I would like to see a system like New York's campaign finance vouchers, where individual citizens get to decide where the public funds are directed. That way you have to have an audience and you have to appeal to people's sense of what's truly valuable, rather than just trying to farm views.
> The decision on who and how much to fund gets decided by a randomised group in the population, like jury duty, maybe every 2 years?
Why not fill all government positions via random selection? The ancient Athenians thought that if your government officials were chosen by a process other than sortition, you don't have a democracy.
I mean, in theory I like this. But look what happened to NPR and PBS; it was ultimately at the behest of the president. They lost their revenue for not saying the "right" things.
The CPB, the legal entity that the government actually funded (and which in turn supplied some of the funding for PBS/NPR and its stations) had its funding rescinded by Congress (under HR4 last year), and has since shuttered.
It's not clear how, even under that recent ruling, that rescission will be undone.
Reincorporate? You can just do things. Direct a human to take the required meatspace actions as the judiciary to recreate whatever legal entity previously existed, open a bank account, fund it, and start distributing funds.
If you need the Treasury to initiate the EFT and they refuse to, send law enforcement to effectuate the funds transfer.
In this case, you cannot simply force Congress to appropriate money to a reincorporated CPB -- unless you were to get a second ruling from a judge that the rescission was unconstitutional.
The Trump EO was deemed unconstitutional because he specifically called out that it didn't like the "left-wing propaganda" (his words) in PBS/NPR programming. Congress's rescission is ostensibly for budgetary reasons -- even if we all know in our heart that they were following Trump's orders.
What we can do is elect a Congress that will revive the CPB. Here's hoping.
PBS brings on Brooks Capehart to discuss politics. Having two partisan players from opposite sides of spectrum is a good way to get some balance. The fact that they agree so often on the fundamentals tells me the US is cooked.
Ahem, their reporting on nuclear power was often non-scientific and just plain wrong. In fact anything having to do with the environment was generally pretty poor from a factual and scientific basis. Their reporting on politics was consistently rated as one of the most extreme in the US media.
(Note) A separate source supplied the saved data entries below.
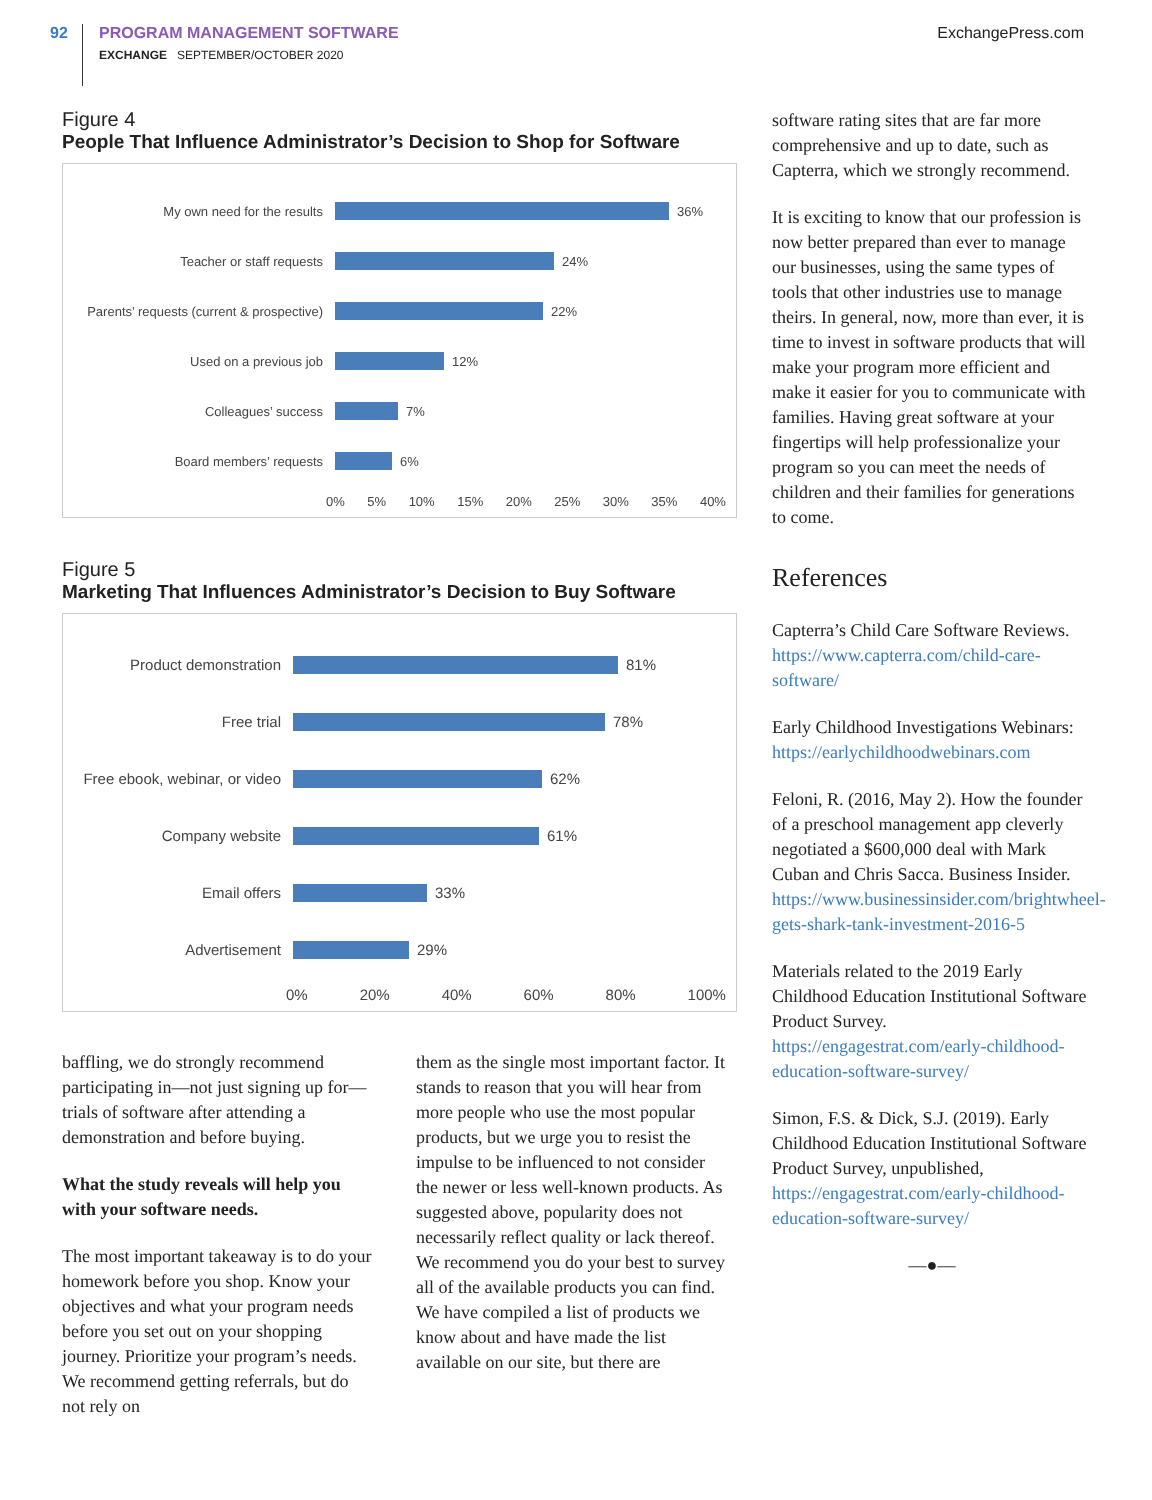92
PROGRAM MANAGEMENT SOFTWARE
EXCHANGE SEPTEMBER/OCTOBER 2020
ExchangePress.com
Figure 4
People That Influence Administrator’s Decision to Shop for Software
My own need for the results
36%
Teacher or staff requests
24%
Parents’ requests (current & prospective)
22%
Used on a previous job
12%
Colleagues’ success
7%
Board members’ requests
6%
0% 5% 10% 15% 20% 25% 30% 35% 40%
Figure 5
Marketing That Influences Administrator’s Decision to Buy Software
Product demonstration
81%
Free trial
78%
Free ebook, webinar, or video
62%
Company website
61%
Email offers
33%
Advertisement
29%
0% 20% 40% 60% 80% 100%
baffling, we do strongly recommend participating in—not just signing up for—trials of software after attending a demonstration and before buying.
What the study reveals will help you with your software needs.
The most important takeaway is to do your homework before you shop. Know your objectives and what your program needs before you set out on your shopping journey. Prioritize your program’s needs. We recommend getting referrals, but do not rely on
them as the single most important factor. It stands to reason that you will hear from more people who use the most popular products, but we urge you to resist the impulse to be influenced to not consider the newer or less well-known products. As suggested above, popularity does not necessarily reflect quality or lack thereof. We recommend you do your best to survey all of the available products you can find. We have compiled a list of products we know about and have made the list available on our site, but there are
software rating sites that are far more comprehensive and up to date, such as Capterra, which we strongly recommend.
It is exciting to know that our profession is now better prepared than ever to manage our businesses, using the same types of tools that other industries use to manage theirs. In general, now, more than ever, it is time to invest in software products that will make your program more efficient and make it easier for you to communicate with families. Having great software at your fingertips will help professionalize your program so you can meet the needs of children and their families for generations to come.
References
Capterra’s Child Care Software Reviews. https://www.capterra.com/child-care-software/
Early Childhood Investigations Webinars: https://earlychildhoodwebinars.com
Feloni, R. (2016, May 2). How the founder of a preschool management app cleverly negotiated a $600,000 deal with Mark Cuban and Chris Sacca. Business Insider. https://www.businessinsider.com/brightwheel-gets-shark-tank-investment-2016-5
Materials related to the 2019 Early Childhood Education Institutional Software Product Survey. https://engagestrat.com/early-childhood-education-software-survey/
Simon, F.S. & Dick, S.J. (2019). Early Childhood Education Institutional Software Product Survey, unpublished, https://engagestrat.com/early-childhood-education-software-survey/
—●—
I do wish they could do a 'just the facts' reporting as I think that is worth some taxpayer money to support. But by any measure, from any media watchdog, they were one of the most extreme and least accurate media source. That you can't see that says a lot more about you than PBS/NPR. Hell, there are 20 year old SNL skits mocking their coverage for its very narrow POV.
This is partially the case in Italy, though it changed over the years.
The assignment of funds is based on refunding prints/sales, so money goes to help newspapers that do print "something" of interest to the public.
The problem is that people don't want "independent" journalism, they want "my ideas" journalism.
Which.. still good somehow? Italy had plenty of newspapers which were the literal extension of political parties and a few independent ones in the past and still does.
There's no way a popular show like that needs money, they were probably millionaires already with sponsorships. Why are we pretending these people are poor or need help to survive?
What does this even mean? Who is being "genuine"? This is far to naive a take for a company thats burning through hundreds of millions of dollars, and constantly striving to set the tone of AI and their own supremacy.
But this never ends well. Even if there's never a conversation about it, directly, the implication is there.
I don't care about TBPN, specifically. I just really, really wish we had a better way for media to fund itself independently. (And I say this as someone who pays for some media, but not nearly enough. I don't have $10/mo for every outlet that deserves it.)